§ Schriftlicher Auftrag
Gib den Textauszug über Voestalpine von „Wie alle Stahlhersteller“ bis „sagte der Voestalpine-Chef.“ wortgetreu wieder.
+++ Vorliegender Textauszug
Wie alle Stahlhersteller ist auch Voestalpine auf Rohstoffe und Energie aus Russland angewiesen. Für Erz und Kohle haben die Linzer inzwischen alternative Bezugsquellen aufgetan. Die mittlerweile aufgebauten Lagerbestände reichten bis in den Herbst, heißt es im Risikobericht. Größere Sorge bereitet dagegen die Gasversorgung. An den österreichischen Standorten verbrauche Voestalpine 6 Terawattstunden (TWh) im Jahr. Ein Gasspeicher, über den der Konzern seit Beginn des Geschäftsjahres verfüge, mit einer Kapazität von 1 Terawattstunde, werde derzeit befüllt. Zudem sei für das zweite Quartal ein LNG-Liefervertrag abgeschlossen worden. „Ein Gasembargo wäre für Voestalpine ein sehr schwieriges Thema“, sagte der Voestalpine-Chef.
++++++
+++ Gesammelte Daten
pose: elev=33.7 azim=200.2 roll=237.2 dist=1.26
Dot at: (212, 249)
++++++
§ Gelöste Aufgabe
Wie alle Stahlhersteller ist auch Voestalpine auf Rohstoffe und Energie aus Russland angewiesen. Für Erz und Kohle haben die Linzer inzwischen alternative Bezugsquellen aufgetan. Die mittlerweile aufgebauten Lagerbestände reichten bis in den Herbst, heißt es im Risikobericht. Größere Sorge bereitet dagegen die Gasversorgung. An den österreichischen Standorten verbrauche Voestalpine 6 Terawattstunden (TWh) im Jahr. Ein Gasspeicher, über den der Konzern seit Beginn des Geschäftsjahres verfüge, mit einer Kapazität von 1 Terawattstunde, werde derzeit befüllt. Zudem sei für das zweite Quartal ein LNG-Liefervertrag abgeschlossen worden. „Ein Gasembargo wäre für Voestalpine ein sehr schwieriges Thema“, sagte der Voestalpine-Chef.